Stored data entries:
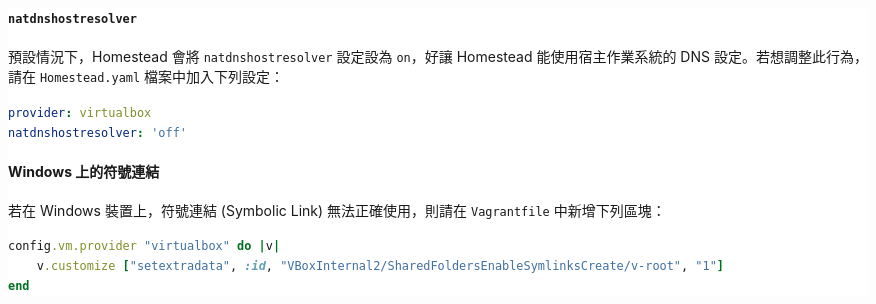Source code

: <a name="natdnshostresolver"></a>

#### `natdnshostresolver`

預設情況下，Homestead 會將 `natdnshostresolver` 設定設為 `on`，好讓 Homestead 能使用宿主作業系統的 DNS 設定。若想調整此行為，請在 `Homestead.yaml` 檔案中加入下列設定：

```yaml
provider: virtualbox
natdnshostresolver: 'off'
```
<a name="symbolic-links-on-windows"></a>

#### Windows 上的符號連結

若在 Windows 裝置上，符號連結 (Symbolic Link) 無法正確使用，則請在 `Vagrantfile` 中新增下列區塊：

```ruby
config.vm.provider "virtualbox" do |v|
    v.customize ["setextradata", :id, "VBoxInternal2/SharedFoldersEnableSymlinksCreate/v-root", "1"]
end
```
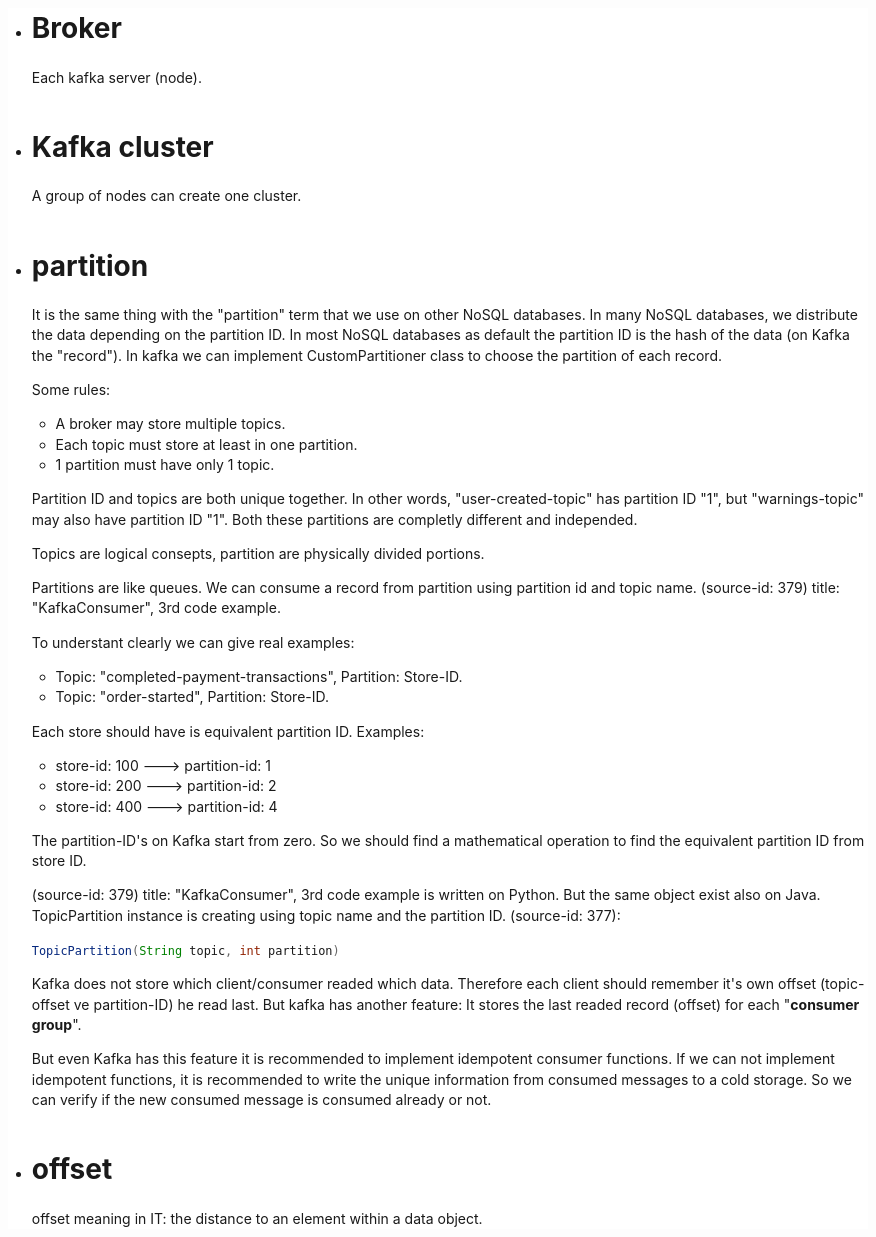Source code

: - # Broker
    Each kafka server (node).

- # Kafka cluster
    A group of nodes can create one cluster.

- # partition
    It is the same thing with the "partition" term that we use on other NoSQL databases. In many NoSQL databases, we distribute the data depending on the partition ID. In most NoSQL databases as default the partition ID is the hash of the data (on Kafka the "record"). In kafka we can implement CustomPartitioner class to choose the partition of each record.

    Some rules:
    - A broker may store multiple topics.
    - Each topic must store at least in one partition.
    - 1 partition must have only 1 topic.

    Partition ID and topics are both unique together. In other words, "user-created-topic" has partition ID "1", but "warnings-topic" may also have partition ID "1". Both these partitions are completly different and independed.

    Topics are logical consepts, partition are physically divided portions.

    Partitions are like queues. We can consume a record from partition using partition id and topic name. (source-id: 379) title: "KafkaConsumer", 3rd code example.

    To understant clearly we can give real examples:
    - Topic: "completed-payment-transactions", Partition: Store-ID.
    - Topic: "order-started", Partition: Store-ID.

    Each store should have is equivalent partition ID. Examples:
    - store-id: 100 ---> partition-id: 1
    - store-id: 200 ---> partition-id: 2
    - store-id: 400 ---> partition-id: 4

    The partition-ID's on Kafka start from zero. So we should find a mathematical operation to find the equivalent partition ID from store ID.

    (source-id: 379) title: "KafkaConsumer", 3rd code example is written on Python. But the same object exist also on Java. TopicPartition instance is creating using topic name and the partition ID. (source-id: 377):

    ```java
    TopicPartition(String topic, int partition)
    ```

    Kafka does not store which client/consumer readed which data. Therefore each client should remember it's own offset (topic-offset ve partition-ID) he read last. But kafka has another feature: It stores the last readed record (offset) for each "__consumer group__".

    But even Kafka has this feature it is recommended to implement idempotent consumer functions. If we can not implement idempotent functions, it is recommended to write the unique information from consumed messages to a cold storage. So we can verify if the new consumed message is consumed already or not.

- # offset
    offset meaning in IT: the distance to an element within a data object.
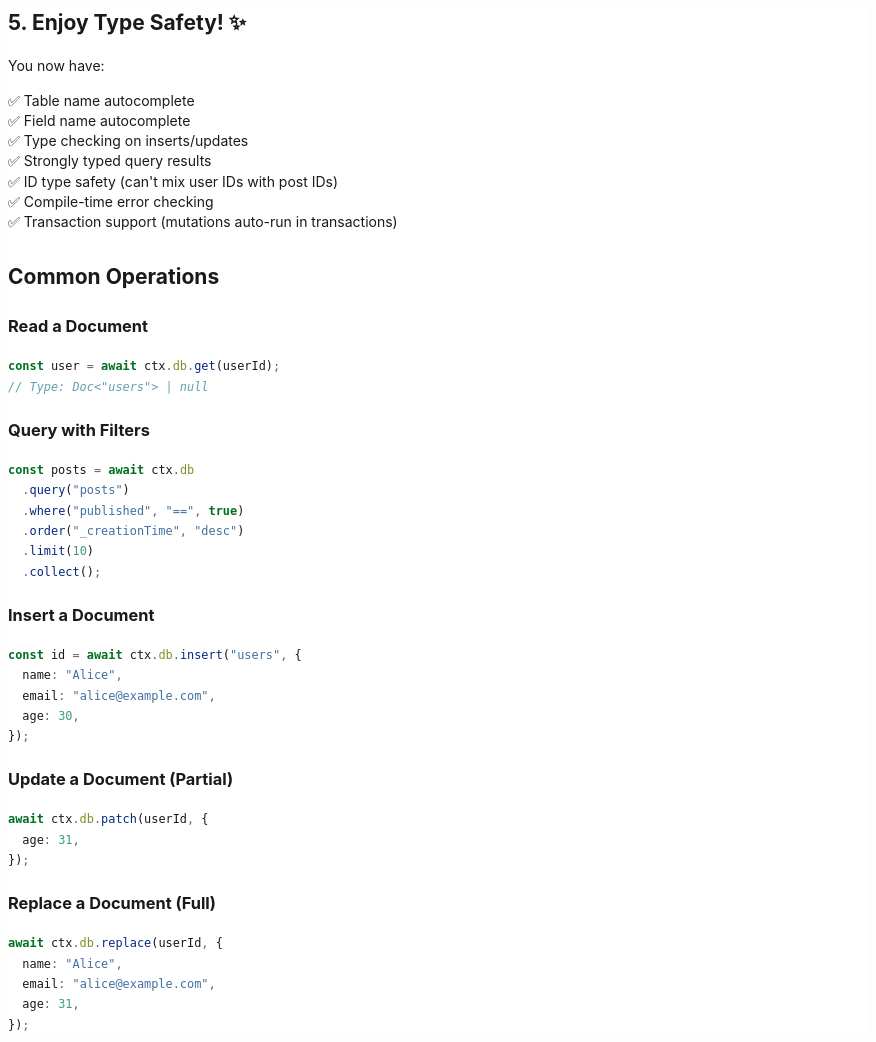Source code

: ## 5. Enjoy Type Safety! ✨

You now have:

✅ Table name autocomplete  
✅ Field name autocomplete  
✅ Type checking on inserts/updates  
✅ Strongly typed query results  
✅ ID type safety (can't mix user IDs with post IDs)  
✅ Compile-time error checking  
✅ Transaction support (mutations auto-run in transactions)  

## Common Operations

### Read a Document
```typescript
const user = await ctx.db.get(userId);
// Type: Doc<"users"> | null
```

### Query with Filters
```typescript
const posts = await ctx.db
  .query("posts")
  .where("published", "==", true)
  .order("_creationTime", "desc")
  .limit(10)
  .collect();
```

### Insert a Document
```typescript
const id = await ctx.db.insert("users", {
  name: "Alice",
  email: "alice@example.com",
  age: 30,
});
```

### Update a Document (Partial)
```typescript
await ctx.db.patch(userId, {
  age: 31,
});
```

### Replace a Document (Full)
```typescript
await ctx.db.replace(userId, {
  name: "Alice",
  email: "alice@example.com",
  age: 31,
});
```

**Work instruction:**
Across the entries above, how many lines include "TopicPartition"? State only that number.

**Answer to the problem:**
2